Iara voltou de mais um dia de trabalho e chegou exausta, depois do anoitecer. Abriu a porta, tirou os sapatos e se jogou no sofá.

-Chegou, Ceci. - disse Curupira

-Como foi no trabalho? - indagou o Saci

-Foi bem. O mesmo dos outros dias. Anota pedido, leva pedido, recebe gorjeta, coisas assim. - suspirou

-A gente podia te ajudar no trabalho depois da escola. - Floriano tentou animá-la

-O meu chefe não deixaria. E eu sei que vocês aprontariam algo. E também tem que... Vocês não merecem isso. Trabalhar não é algo muito legal, acreditem em mim. - se levantou – Eu só preciso nadar um pouco, ou, pelo menos, sentir a água nos meus pés.
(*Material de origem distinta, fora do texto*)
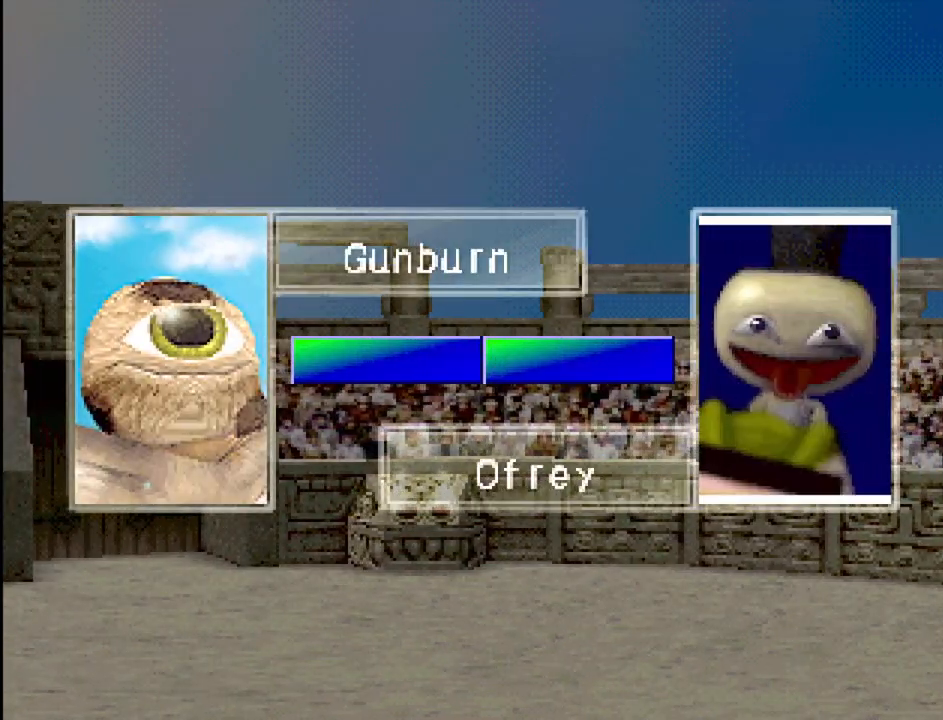
{"buttons": [], "events": []}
A casa era próxima a praia. A sereia saiu e se sentou na areia, contentando-se em apenas sentir a brisa e cheiros vindos do mar. Ela tentava controlar o impulso de mergulhar e nadar o mais fundo e rápido que pudesse, mesmo que fosse na água salgada. Era água e ela gostava. Tinha aprendido em pouco tempo a aproveitar o que tinha. Porém, ela sabia que suas vontades levaram ela e os meninos para três lugares diferentes em menos de um ano. Nenhum humano ou criatura mitológica aguenta viver assim.